§ Request
Please retype each of the records below word for word, keeping every line as it appears.

=== Section Start ===

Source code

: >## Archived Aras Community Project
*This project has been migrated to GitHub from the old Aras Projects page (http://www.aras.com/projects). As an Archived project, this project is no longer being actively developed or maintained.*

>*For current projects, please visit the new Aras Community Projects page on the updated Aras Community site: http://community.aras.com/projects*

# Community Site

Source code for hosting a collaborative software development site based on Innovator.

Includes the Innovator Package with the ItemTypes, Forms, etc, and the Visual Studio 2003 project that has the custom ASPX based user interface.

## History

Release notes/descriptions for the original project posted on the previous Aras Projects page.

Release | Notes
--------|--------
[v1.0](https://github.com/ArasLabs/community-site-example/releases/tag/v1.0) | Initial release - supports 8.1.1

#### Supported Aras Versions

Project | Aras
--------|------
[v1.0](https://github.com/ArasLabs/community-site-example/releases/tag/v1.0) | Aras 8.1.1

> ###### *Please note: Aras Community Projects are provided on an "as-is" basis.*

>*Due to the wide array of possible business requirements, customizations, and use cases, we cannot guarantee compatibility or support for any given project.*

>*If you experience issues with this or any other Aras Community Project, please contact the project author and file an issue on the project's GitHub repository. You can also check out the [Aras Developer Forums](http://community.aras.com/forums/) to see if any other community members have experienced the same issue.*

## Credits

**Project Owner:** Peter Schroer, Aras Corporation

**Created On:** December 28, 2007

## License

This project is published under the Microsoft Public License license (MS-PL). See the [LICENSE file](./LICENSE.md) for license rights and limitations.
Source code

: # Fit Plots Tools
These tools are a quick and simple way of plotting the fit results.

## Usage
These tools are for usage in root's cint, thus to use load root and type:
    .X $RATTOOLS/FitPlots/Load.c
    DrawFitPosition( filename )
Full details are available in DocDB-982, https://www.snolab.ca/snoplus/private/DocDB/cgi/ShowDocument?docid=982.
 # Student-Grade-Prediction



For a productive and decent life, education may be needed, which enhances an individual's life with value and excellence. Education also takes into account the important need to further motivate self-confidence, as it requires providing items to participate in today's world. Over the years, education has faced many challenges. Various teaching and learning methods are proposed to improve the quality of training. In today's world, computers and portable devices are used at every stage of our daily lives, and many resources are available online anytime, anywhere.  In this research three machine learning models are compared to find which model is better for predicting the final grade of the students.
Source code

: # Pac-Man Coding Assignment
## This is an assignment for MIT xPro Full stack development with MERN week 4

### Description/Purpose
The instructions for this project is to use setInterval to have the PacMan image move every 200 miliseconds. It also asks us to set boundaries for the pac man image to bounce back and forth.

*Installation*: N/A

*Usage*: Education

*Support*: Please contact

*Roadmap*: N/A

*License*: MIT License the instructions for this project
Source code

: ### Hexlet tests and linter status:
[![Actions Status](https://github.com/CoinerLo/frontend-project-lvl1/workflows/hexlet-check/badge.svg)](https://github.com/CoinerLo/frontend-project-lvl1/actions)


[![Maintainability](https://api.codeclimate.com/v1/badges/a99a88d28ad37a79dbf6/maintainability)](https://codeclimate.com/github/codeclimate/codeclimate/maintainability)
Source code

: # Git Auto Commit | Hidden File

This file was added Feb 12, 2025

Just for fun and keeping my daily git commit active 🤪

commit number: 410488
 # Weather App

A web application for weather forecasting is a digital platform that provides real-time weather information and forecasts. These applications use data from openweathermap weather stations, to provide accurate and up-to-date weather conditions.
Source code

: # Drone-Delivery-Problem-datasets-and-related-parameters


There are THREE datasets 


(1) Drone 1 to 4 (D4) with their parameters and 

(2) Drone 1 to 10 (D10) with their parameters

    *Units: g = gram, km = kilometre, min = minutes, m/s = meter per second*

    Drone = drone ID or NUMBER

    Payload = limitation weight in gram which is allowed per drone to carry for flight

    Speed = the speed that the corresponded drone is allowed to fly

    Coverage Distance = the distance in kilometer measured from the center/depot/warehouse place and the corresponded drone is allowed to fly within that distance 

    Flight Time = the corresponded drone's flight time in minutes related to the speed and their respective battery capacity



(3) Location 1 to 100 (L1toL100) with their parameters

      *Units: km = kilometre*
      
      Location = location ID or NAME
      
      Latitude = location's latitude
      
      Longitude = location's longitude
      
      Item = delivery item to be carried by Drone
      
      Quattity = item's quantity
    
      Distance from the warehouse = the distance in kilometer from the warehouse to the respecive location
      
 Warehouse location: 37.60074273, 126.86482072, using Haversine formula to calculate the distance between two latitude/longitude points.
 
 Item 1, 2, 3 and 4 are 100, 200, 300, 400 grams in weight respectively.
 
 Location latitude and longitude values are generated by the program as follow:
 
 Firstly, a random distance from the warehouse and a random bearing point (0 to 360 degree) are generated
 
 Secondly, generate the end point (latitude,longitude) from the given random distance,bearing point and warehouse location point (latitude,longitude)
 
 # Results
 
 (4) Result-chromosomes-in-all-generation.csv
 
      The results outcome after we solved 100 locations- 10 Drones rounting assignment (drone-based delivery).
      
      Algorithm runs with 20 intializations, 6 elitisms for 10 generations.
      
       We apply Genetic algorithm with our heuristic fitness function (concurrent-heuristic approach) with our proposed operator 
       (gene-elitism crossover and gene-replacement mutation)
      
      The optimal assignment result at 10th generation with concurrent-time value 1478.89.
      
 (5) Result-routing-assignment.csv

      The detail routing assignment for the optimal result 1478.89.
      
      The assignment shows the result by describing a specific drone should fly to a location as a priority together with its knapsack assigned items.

=== Section End ===

§ Output for this task
Source code

: >## Archived Aras Community Project
*This project has been migrated to GitHub from the old Aras Projects page (http://www.aras.com/projects). As an Archived project, this project is no longer being actively developed or maintained.*

>*For current projects, please visit the new Aras Community Projects page on the updated Aras Community site: http://community.aras.com/projects*

# Community Site

Source code for hosting a collaborative software development site based on Innovator.

Includes the Innovator Package with the ItemTypes, Forms, etc, and the Visual Studio 2003 project that has the custom ASPX based user interface.

## History

Release notes/descriptions for the original project posted on the previous Aras Projects page.

Release | Notes
--------|--------
[v1.0](https://github.com/ArasLabs/community-site-example/releases/tag/v1.0) | Initial release - supports 8.1.1

#### Supported Aras Versions

Project | Aras
--------|------
[v1.0](https://github.com/ArasLabs/community-site-example/releases/tag/v1.0) | Aras 8.1.1

> ###### *Please note: Aras Community Projects are provided on an "as-is" basis.*

>*Due to the wide array of possible business requirements, customizations, and use cases, we cannot guarantee compatibility or support for any given project.*

>*If you experience issues with this or any other Aras Community Project, please contact the project author and file an issue on the project's GitHub repository. You can also check out the [Aras Developer Forums](http://community.aras.com/forums/) to see if any other community members have experienced the same issue.*

## Credits

**Project Owner:** Peter Schroer, Aras Corporation

**Created On:** December 28, 2007

## License

This project is published under the Microsoft Public License license (MS-PL). See the [LICENSE file](./LICENSE.md) for license rights and limitations.
Source code

: # Fit Plots Tools
These tools are a quick and simple way of plotting the fit results.

## Usage
These tools are for usage in root's cint, thus to use load root and type:
    .X $RATTOOLS/FitPlots/Load.c
    DrawFitPosition( filename )
Full details are available in DocDB-982, https://www.snolab.ca/snoplus/private/DocDB/cgi/ShowDocument?docid=982.
 # Student-Grade-Prediction



For a productive and decent life, education may be needed, which enhances an individual's life with value and excellence. Education also takes into account the important need to further motivate self-confidence, as it requires providing items to participate in today's world. Over the years, education has faced many challenges. Various teaching and learning methods are proposed to improve the quality of training. In today's world, computers and portable devices are used at every stage of our daily lives, and many resources are available online anytime, anywhere.  In this research three machine learning models are compared to find which model is better for predicting the final grade of the students.
Source code

: # Pac-Man Coding Assignment
## This is an assignment for MIT xPro Full stack development with MERN week 4

### Description/Purpose
The instructions for this project is to use setInterval to have the PacMan image move every 200 miliseconds. It also asks us to set boundaries for the pac man image to bounce back and forth.

*Installation*: N/A

*Usage*: Education

*Support*: Please contact

*Roadmap*: N/A

*License*: MIT License the instructions for this project
Source code

: ### Hexlet tests and linter status:
[![Actions Status](https://github.com/CoinerLo/frontend-project-lvl1/workflows/hexlet-check/badge.svg)](https://github.com/CoinerLo/frontend-project-lvl1/actions)


[![Maintainability](https://api.codeclimate.com/v1/badges/a99a88d28ad37a79dbf6/maintainability)](https://codeclimate.com/github/codeclimate/codeclimate/maintainability)
Source code

: # Git Auto Commit | Hidden File

This file was added Feb 12, 2025

Just for fun and keeping my daily git commit active 🤪

commit number: 410488
 # Weather App

A web application for weather forecasting is a digital platform that provides real-time weather information and forecasts. These applications use data from openweathermap weather stations, to provide accurate and up-to-date weather conditions.
Source code

: # Drone-Delivery-Problem-datasets-and-related-parameters


There are THREE datasets 


(1) Drone 1 to 4 (D4) with their parameters and 

(2) Drone 1 to 10 (D10) with their parameters

    *Units: g = gram, km = kilometre, min = minutes, m/s = meter per second*

    Drone = drone ID or NUMBER

    Payload = limitation weight in gram which is allowed per drone to carry for flight

    Speed = the speed that the corresponded drone is allowed to fly

    Coverage Distance = the distance in kilometer measured from the center/depot/warehouse place and the corresponded drone is allowed to fly within that distance 

    Flight Time = the corresponded drone's flight time in minutes related to the speed and their respective battery capacity



(3) Location 1 to 100 (L1toL100) with their parameters

      *Units: km = kilometre*
      
      Location = location ID or NAME
      
      Latitude = location's latitude
      
      Longitude = location's longitude
      
      Item = delivery item to be carried by Drone
      
      Quattity = item's quantity
    
      Distance from the warehouse = the distance in kilometer from the warehouse to the respecive location
      
 Warehouse location: 37.60074273, 126.86482072, using Haversine formula to calculate the distance between two latitude/longitude points.
 
 Item 1, 2, 3 and 4 are 100, 200, 300, 400 grams in weight respectively.
 
 Location latitude and longitude values are generated by the program as follow:
 
 Firstly, a random distance from the warehouse and a random bearing point (0 to 360 degree) are generated
 
 Secondly, generate the end point (latitude,longitude) from the given random distance,bearing point and warehouse location point (latitude,longitude)
 
 # Results
 
 (4) Result-chromosomes-in-all-generation.csv
 
      The results outcome after we solved 100 locations- 10 Drones rounting assignment (drone-based delivery).
      
      Algorithm runs with 20 intializations, 6 elitisms for 10 generations.
      
       We apply Genetic algorithm with our heuristic fitness function (concurrent-heuristic approach) with our proposed operator 
       (gene-elitism crossover and gene-replacement mutation)
      
      The optimal assignment result at 10th generation with concurrent-time value 1478.89.
      
 (5) Result-routing-assignment.csv

      The detail routing assignment for the optimal result 1478.89.
      
      The assignment shows the result by describing a specific drone should fly to a location as a priority together with its knapsack assigned items.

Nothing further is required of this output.